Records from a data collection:
◆ ◆ ◆ ◆

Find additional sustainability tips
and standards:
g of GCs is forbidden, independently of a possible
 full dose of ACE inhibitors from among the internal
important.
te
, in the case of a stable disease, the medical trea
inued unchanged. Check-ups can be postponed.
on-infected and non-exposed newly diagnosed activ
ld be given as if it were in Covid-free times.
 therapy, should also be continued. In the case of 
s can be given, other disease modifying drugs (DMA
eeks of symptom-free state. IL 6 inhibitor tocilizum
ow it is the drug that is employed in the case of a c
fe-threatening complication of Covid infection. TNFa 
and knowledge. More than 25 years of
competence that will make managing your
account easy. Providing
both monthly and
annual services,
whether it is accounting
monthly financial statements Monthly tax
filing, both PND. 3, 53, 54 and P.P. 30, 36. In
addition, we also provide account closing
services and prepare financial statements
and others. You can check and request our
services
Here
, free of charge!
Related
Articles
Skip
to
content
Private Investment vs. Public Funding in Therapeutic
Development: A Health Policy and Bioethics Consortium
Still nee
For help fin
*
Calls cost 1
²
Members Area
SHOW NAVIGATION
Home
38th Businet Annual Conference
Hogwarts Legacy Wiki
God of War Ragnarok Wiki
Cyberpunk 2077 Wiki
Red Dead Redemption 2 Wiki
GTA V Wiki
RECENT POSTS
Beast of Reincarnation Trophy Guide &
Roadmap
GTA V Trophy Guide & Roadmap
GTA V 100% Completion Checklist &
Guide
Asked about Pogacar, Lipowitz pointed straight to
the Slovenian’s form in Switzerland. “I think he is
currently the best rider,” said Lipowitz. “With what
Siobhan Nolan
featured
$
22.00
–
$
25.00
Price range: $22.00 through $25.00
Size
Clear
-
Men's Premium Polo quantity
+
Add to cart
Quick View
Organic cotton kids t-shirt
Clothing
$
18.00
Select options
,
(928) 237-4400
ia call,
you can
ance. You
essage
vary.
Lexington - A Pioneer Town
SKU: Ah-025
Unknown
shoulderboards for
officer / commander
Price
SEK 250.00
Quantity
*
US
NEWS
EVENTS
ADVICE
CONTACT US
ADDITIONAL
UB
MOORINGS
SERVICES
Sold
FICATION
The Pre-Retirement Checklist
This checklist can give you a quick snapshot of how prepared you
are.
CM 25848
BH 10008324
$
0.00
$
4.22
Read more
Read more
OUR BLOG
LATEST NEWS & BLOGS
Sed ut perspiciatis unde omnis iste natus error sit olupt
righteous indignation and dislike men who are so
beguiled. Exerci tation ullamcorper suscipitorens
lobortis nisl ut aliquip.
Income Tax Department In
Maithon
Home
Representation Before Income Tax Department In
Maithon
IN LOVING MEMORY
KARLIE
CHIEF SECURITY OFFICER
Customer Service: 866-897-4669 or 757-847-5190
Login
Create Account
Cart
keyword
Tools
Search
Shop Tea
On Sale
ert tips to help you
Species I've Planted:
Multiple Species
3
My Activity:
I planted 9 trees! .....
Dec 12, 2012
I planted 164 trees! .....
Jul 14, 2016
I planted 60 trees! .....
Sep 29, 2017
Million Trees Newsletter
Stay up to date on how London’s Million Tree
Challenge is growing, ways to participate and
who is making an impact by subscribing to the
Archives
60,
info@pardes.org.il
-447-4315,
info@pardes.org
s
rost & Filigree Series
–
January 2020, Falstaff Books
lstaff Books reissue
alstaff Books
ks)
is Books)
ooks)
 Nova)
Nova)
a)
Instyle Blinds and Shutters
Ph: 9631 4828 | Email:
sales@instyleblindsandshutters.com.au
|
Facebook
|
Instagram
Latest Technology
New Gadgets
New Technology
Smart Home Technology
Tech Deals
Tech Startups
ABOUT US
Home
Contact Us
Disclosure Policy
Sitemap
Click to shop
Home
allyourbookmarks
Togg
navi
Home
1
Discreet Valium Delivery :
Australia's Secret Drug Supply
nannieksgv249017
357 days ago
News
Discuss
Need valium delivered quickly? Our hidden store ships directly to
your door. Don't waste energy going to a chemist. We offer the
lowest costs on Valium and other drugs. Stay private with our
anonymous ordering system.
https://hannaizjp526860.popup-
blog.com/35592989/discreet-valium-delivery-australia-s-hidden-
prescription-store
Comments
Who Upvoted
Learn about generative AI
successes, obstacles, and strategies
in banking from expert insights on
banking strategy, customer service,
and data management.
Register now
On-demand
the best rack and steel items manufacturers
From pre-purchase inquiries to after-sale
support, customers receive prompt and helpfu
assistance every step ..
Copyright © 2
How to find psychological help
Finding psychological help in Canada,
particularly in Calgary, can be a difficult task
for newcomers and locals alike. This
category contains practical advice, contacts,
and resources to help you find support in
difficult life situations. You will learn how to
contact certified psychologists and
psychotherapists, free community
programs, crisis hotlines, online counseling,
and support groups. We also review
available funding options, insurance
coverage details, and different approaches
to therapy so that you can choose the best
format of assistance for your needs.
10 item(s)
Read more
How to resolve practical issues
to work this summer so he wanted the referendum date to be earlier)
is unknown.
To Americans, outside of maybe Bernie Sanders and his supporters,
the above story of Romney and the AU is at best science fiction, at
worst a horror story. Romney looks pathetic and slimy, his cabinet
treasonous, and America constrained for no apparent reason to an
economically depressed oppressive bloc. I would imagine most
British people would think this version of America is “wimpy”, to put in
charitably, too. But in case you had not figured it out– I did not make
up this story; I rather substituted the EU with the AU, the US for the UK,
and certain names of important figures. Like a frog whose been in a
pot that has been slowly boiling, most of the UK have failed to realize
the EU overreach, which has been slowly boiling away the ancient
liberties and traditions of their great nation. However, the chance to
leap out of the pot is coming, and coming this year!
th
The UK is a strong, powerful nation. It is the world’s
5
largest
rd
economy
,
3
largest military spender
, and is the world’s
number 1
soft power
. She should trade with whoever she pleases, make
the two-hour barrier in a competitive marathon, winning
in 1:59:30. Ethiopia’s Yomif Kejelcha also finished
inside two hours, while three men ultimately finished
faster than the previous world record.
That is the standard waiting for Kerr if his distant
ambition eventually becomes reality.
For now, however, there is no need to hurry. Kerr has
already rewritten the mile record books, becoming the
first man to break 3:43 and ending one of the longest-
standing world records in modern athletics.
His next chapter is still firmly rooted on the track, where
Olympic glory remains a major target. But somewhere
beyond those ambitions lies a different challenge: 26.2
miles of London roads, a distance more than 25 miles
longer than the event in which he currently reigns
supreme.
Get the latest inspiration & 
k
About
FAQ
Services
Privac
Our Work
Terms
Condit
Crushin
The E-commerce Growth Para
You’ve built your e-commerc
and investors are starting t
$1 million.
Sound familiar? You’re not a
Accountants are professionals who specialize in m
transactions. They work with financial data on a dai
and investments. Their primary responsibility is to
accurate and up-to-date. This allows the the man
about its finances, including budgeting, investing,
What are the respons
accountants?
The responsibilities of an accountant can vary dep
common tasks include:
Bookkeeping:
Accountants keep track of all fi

◆ ◆ ◆ ◆

- Exercise
Each line of the data above should appear again in your answer, exactly as given.

- Answer box
Find additional sustainability tips
and standards:
g of GCs is forbidden, independently of a possible
 full dose of ACE inhibitors from among the internal
important.
te
, in the case of a stable disease, the medical trea
inued unchanged. Check-ups can be postponed.
on-infected and non-exposed newly diagnosed activ
ld be given as if it were in Covid-free times.
 therapy, should also be continued. In the case of 
s can be given, other disease modifying drugs (DMA
eeks of symptom-free state. IL 6 inhibitor tocilizum
ow it is the drug that is employed in the case of a c
fe-threatening complication of Covid infection. TNFa 
and knowledge. More than 25 years of
competence that will make managing your
account easy. Providing
both monthly and
annual services,
whether it is accounting
monthly financial statements Monthly tax
filing, both PND. 3, 53, 54 and P.P. 30, 36. In
addition, we also provide account closing
services and prepare financial statements
and others. You can check and request our
services
Here
, free of charge!
Related
Articles
Skip
to
content
Private Investment vs. Public Funding in Therapeutic
Development: A Health Policy and Bioethics Consortium
Still nee
For help fin
*
Calls cost 1
²
Members Area
SHOW NAVIGATION
Home
38th Businet Annual Conference
Hogwarts Legacy Wiki
God of War Ragnarok Wiki
Cyberpunk 2077 Wiki
Red Dead Redemption 2 Wiki
GTA V Wiki
RECENT POSTS
Beast of Reincarnation Trophy Guide &
Roadmap
GTA V Trophy Guide & Roadmap
GTA V 100% Completion Checklist &
Guide
Asked about Pogacar, Lipowitz pointed straight to
the Slovenian’s form in Switzerland. “I think he is
currently the best rider,” said Lipowitz. “With what
Siobhan Nolan
featured
$
22.00
–
$
25.00
Price range: $22.00 through $25.00
Size
Clear
-
Men's Premium Polo quantity
+
Add to cart
Quick View
Organic cotton kids t-shirt
Clothing
$
18.00
Select options
,
(928) 237-4400
ia call,
you can
ance. You
essage
vary.
Lexington - A Pioneer Town
SKU: Ah-025
Unknown
shoulderboards for
officer / commander
Price
SEK 250.00
Quantity
*
US
NEWS
EVENTS
ADVICE
CONTACT US
ADDITIONAL
UB
MOORINGS
SERVICES
Sold
FICATION
The Pre-Retirement Checklist
This checklist can give you a quick snapshot of how prepared you
are.
CM 25848
BH 10008324
$
0.00
$
4.22
Read more
Read more
OUR BLOG
LATEST NEWS & BLOGS
Sed ut perspiciatis unde omnis iste natus error sit olupt
righteous indignation and dislike men who are so
beguiled. Exerci tation ullamcorper suscipitorens
lobortis nisl ut aliquip.
Income Tax Department In
Maithon
Home
Representation Before Income Tax Department In
Maithon
IN LOVING MEMORY
KARLIE
CHIEF SECURITY OFFICER
Customer Service: 866-897-4669 or 757-847-5190
Login
Create Account
Cart
keyword
Tools
Search
Shop Tea
On Sale
ert tips to help you
Species I've Planted:
Multiple Species
3
My Activity:
I planted 9 trees! .....
Dec 12, 2012
I planted 164 trees! .....
Jul 14, 2016
I planted 60 trees! .....
Sep 29, 2017
Million Trees Newsletter
Stay up to date on how London’s Million Tree
Challenge is growing, ways to participate and
who is making an impact by subscribing to the
Archives
60,
info@pardes.org.il
-447-4315,
info@pardes.org
s
rost & Filigree Series
–
January 2020, Falstaff Books
lstaff Books reissue
alstaff Books
ks)
is Books)
ooks)
 Nova)
Nova)
a)
Instyle Blinds and Shutters
Ph: 9631 4828 | Email:
sales@instyleblindsandshutters.com.au
|
Facebook
|
Instagram
Latest Technology
New Gadgets
New Technology
Smart Home Technology
Tech Deals
Tech Startups
ABOUT US
Home
Contact Us
Disclosure Policy
Sitemap
Click to shop
Home
allyourbookmarks
Togg
navi
Home
1
Discreet Valium Delivery :
Australia's Secret Drug Supply
nannieksgv249017
357 days ago
News
Discuss
Need valium delivered quickly? Our hidden store ships directly to
your door. Don't waste energy going to a chemist. We offer the
lowest costs on Valium and other drugs. Stay private with our
anonymous ordering system.
https://hannaizjp526860.popup-
blog.com/35592989/discreet-valium-delivery-australia-s-hidden-
prescription-store
Comments
Who Upvoted
Learn about generative AI
successes, obstacles, and strategies
in banking from expert insights on
banking strategy, customer service,
and data management.
Register now
On-demand
the best rack and steel items manufacturers
From pre-purchase inquiries to after-sale
support, customers receive prompt and helpfu
assistance every step ..
Copyright © 2
How to find psychological help
Finding psychological help in Canada,
particularly in Calgary, can be a difficult task
for newcomers and locals alike. This
category contains practical advice, contacts,
and resources to help you find support in
difficult life situations. You will learn how to
contact certified psychologists and
psychotherapists, free community
programs, crisis hotlines, online counseling,
and support groups. We also review
available funding options, insurance
coverage details, and different approaches
to therapy so that you can choose the best
format of assistance for your needs.
10 item(s)
Read more
How to resolve practical issues
to work this summer so he wanted the referendum date to be earlier)
is unknown.
To Americans, outside of maybe Bernie Sanders and his supporters,
the above story of Romney and the AU is at best science fiction, at
worst a horror story. Romney looks pathetic and slimy, his cabinet
treasonous, and America constrained for no apparent reason to an
economically depressed oppressive bloc. I would imagine most
British people would think this version of America is “wimpy”, to put in
charitably, too. But in case you had not figured it out– I did not make
up this story; I rather substituted the EU with the AU, the US for the UK,
and certain names of important figures. Like a frog whose been in a
pot that has been slowly boiling, most of the UK have failed to realize
the EU overreach, which has been slowly boiling away the ancient
liberties and traditions of their great nation. However, the chance to
leap out of the pot is coming, and coming this year!
th
The UK is a strong, powerful nation. It is the world’s
5
largest
rd
economy
,
3
largest military spender
, and is the world’s
number 1
soft power
. She should trade with whoever she pleases, make
the two-hour barrier in a competitive marathon, winning
in 1:59:30. Ethiopia’s Yomif Kejelcha also finished
inside two hours, while three men ultimately finished
faster than the previous world record.
That is the standard waiting for Kerr if his distant
ambition eventually becomes reality.
For now, however, there is no need to hurry. Kerr has
already rewritten the mile record books, becoming the
first man to break 3:43 and ending one of the longest-
standing world records in modern athletics.
His next chapter is still firmly rooted on the track, where
Olympic glory remains a major target. But somewhere
beyond those ambitions lies a different challenge: 26.2
miles of London roads, a distance more than 25 miles
longer than the event in which he currently reigns
supreme.
Get the latest inspiration & 
k
About
FAQ
Services
Privac
Our Work
Terms
Condit
Crushin
The E-commerce Growth Para
You’ve built your e-commerc
and investors are starting t
$1 million.
Sound familiar? You’re not a
Accountants are professionals who specialize in m
transactions. They work with financial data on a dai
and investments. Their primary responsibility is to
accurate and up-to-date. This allows the the man
about its finances, including budgeting, investing,
What are the respons
accountants?
The responsibilities of an accountant can vary dep
common tasks include:
Bookkeeping:
Accountants keep track of all fi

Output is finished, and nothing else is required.